PROBLEM: State how many lines in the items below contain the string "gestion". Reply with the number alone.

DATA ROWS:
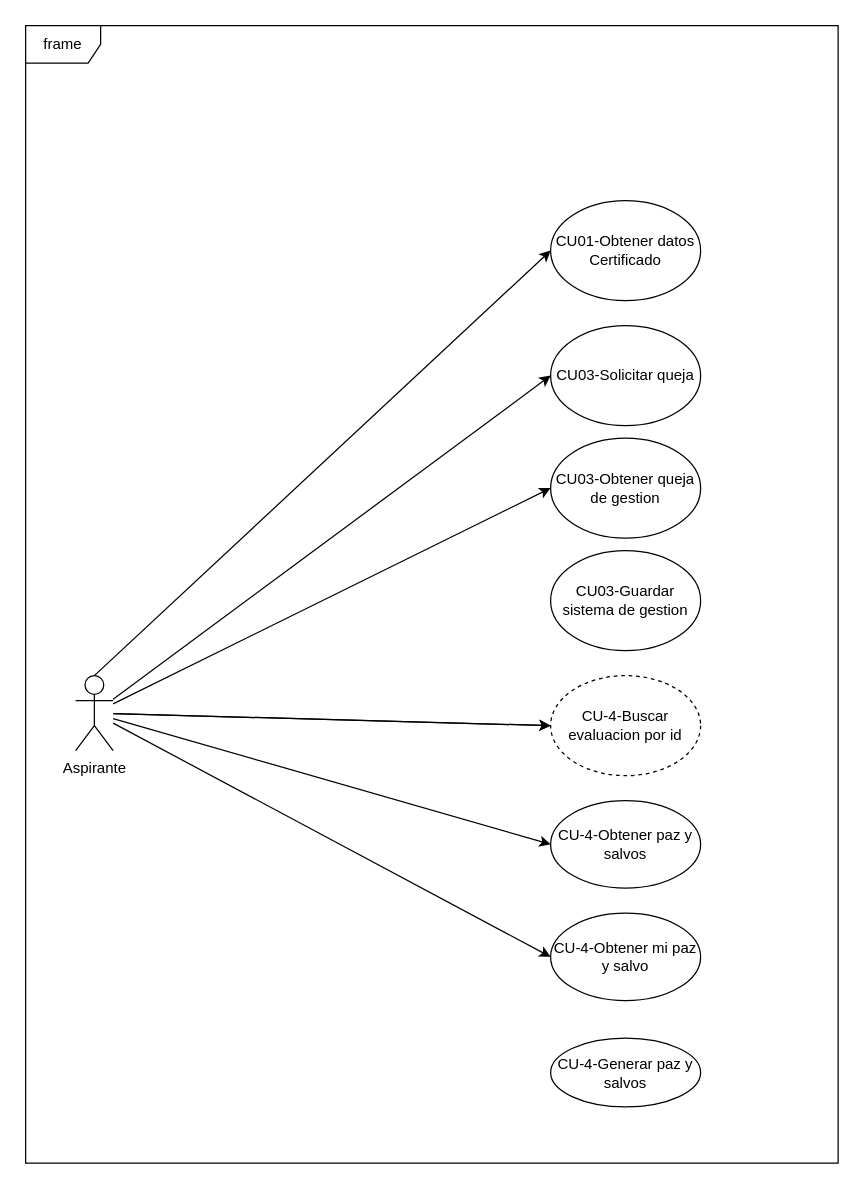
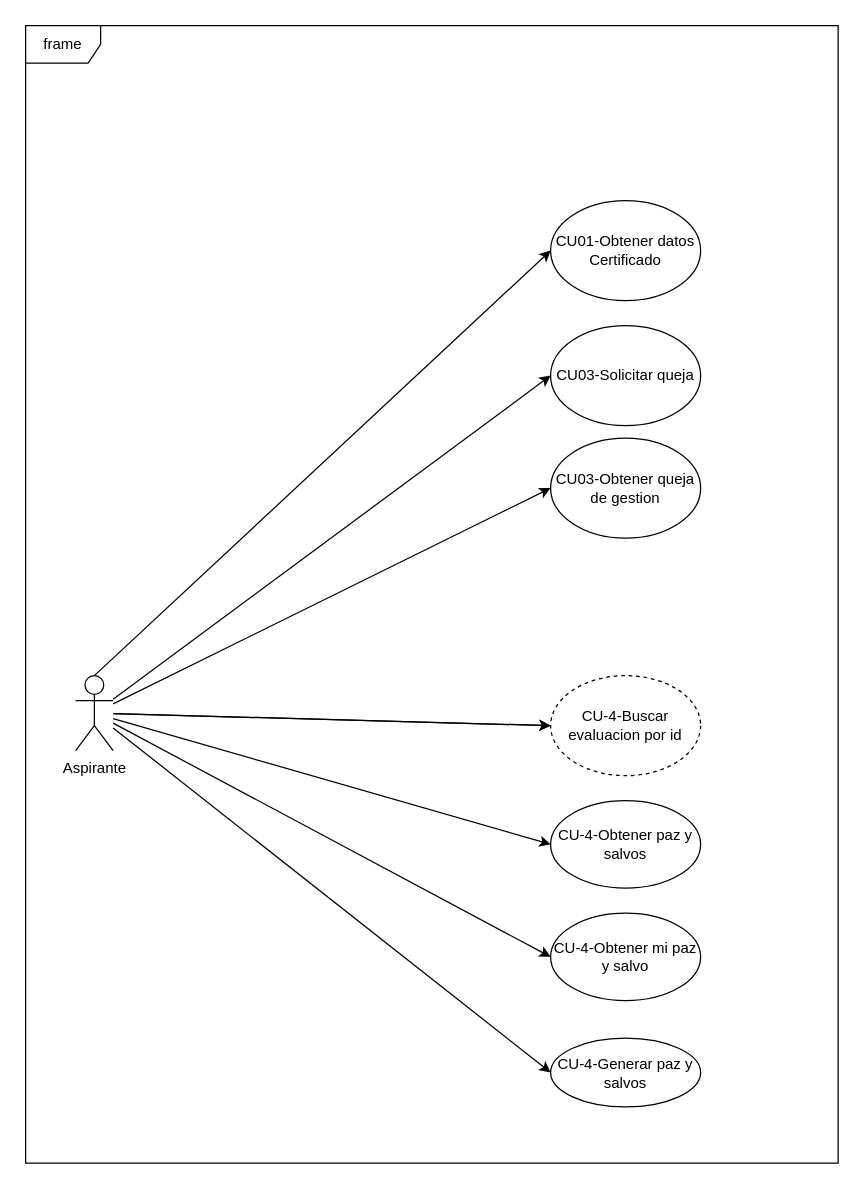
  <mxCell id="0" />
  <mxCell id="1" parent="0" />
  <mxCell id="2" value="frame" style="shape=umlFrame;whiteSpace=wrap;html=1;pointerEvents=0;" parent="1" vertex="1"><mxGeometry x="20" y="20" width="650" height="910" as="geometry" /></mxCell>
  <mxCell id="3" value="Aspirante" style="shape=umlActor;verticalLabelPosition=bottom;verticalAlign=top;html=1;outlineConnect=0;" parent="1" vertex="1"><mxGeometry x="60" y="540" width="30" height="60" as="geometry" /></mxCell>
  <mxCell id="4" value="CU01-Obtener datos Certificado" style="ellipse;whiteSpace=wrap;html=1;" parent="1" vertex="1"><mxGeometry x="440" y="160" width="120" height="80" as="geometry" /></mxCell>
  <mxCell id="5" value="CU03-Solicitar queja" style="ellipse;whiteSpace=wrap;html=1;" parent="1" vertex="1"><mxGeometry x="440" y="260" width="120" height="80" as="geometry" /></mxCell>
  <mxCell id="6" value="CU-4-Obtener paz y salvos" style="ellipse;whiteSpace=wrap;html=1;" parent="1" vertex="1"><mxGeometry x="440" y="640" width="120" height="70" as="geometry" /></mxCell>
  <mxCell id="7" value="CU-4-Generar paz y salvos" style="ellipse;whiteSpace=wrap;html=1;" parent="1" vertex="1"><mxGeometry x="440" y="830" width="120" height="55" as="geometry" /></mxCell>
  <mxCell id="8" value="CU03-Obtener queja de gestion" style="ellipse;whiteSpace=wrap;html=1;" parent="1" vertex="1"><mxGeometry x="440" y="350" width="120" height="80" as="geometry" /></mxCell>
- <mxCell id="9" value="CU03-Guardar sistema de gestion" style="ellipse;whiteSpace=wrap;html=1;" parent="1" vertex="1"><mxGeometry x="440" y="440" width="120" height="80" as="geometry" /></mxCell>
  <mxCell id="10" value="" style="endArrow=classic;html=1;rounded=0;entryX=0;entryY=0.5;entryDx=0;entryDy=0;exitX=0.5;exitY=0;exitDx=0;exitDy=0;exitPerimeter=0;" parent="1" target="4" edge="1" source="3"><mxGeometry width="50" height="50" relative="1" as="geometry"><mxPoint x="210" y="1260" as="sourcePoint" /><mxPoint x="1260" y="1030" as="targetPoint" /></mxGeometry></mxCell>
  <mxCell id="11" value="" style="endArrow=classic;html=1;rounded=0;entryX=0;entryY=0.5;entryDx=0;entryDy=0;" parent="1" target="5" edge="1" source="3"><mxGeometry width="50" height="50" relative="1" as="geometry"><mxPoint x="220" y="1260" as="sourcePoint" /><mxPoint x="1260" y="1030" as="targetPoint" /></mxGeometry></mxCell>
  <mxCell id="12" value="" style="endArrow=classic;html=1;rounded=0;entryX=0;entryY=0.5;entryDx=0;entryDy=0;" parent="1" target="8" edge="1" source="3"><mxGeometry width="50" height="50" relative="1" as="geometry"><mxPoint x="220" y="1270" as="sourcePoint" /><mxPoint x="1260" y="1030" as="targetPoint" /></mxGeometry></mxCell>
  <mxCell id="13" value="" style="endArrow=classic;html=1;rounded=0;entryX=0;entryY=0.5;entryDx=0;entryDy=0;" parent="1" target="17" edge="1" source="3"><mxGeometry width="50" height="50" relative="1" as="geometry"><mxPoint x="220" y="1290" as="sourcePoint" /><mxPoint x="730" y="1080" as="targetPoint" /></mxGeometry></mxCell>
  <mxCell id="14" value="" style="endArrow=classic;html=1;rounded=0;entryX=0;entryY=0.5;entryDx=0;entryDy=0;" parent="1" target="6" edge="1" source="3"><mxGeometry width="50" height="50" relative="1" as="geometry"><mxPoint x="220" y="1300" as="sourcePoint" /><mxPoint x="730" y="1080" as="targetPoint" /></mxGeometry></mxCell>
  <mxCell id="15" value="" style="endArrow=classic;html=1;rounded=0;entryX=0;entryY=0.5;entryDx=0;entryDy=0;" parent="1" target="19" edge="1" source="3"><mxGeometry width="50" height="50" relative="1" as="geometry"><mxPoint x="220" y="1310" as="sourcePoint" /><mxPoint x="730" y="1080" as="targetPoint" /></mxGeometry></mxCell>
  <mxCell id="16" value="" style="endArrow=classic;html=1;rounded=0;entryX=0;entryY=0.5;entryDx=0;entryDy=0;" edge="1" parent="1" source="3" target="17"><mxGeometry width="50" height="50" relative="1" as="geometry"><mxPoint x="90" y="579" as="sourcePoint" /><mxPoint x="700" y="955" as="targetPoint" /></mxGeometry></mxCell>
  <mxCell id="17" value="CU-4-Buscar evaluacion por id" style="ellipse;whiteSpace=wrap;html=1;dashed=1;" parent="1" vertex="1"><mxGeometry x="440" y="540" width="120" height="80" as="geometry" /></mxCell>
+ <mxCell id="18" value="" style="endArrow=classic;html=1;rounded=0;entryX=0;entryY=0.5;entryDx=0;entryDy=0;" edge="1" parent="1" source="3" target="7"><mxGeometry width="50" height="50" relative="1" as="geometry"><mxPoint x="90" y="585" as="sourcePoint" /><mxPoint x="708" y="1194" as="targetPoint" /></mxGeometry></mxCell>
  <mxCell id="19" value="CU-4-Obtener mi paz y salvo" style="ellipse;whiteSpace=wrap;html=1;" parent="1" vertex="1"><mxGeometry x="440" y="730" width="120" height="70" as="geometry" /></mxCell>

SOLUTION FOR THIS TASK: 2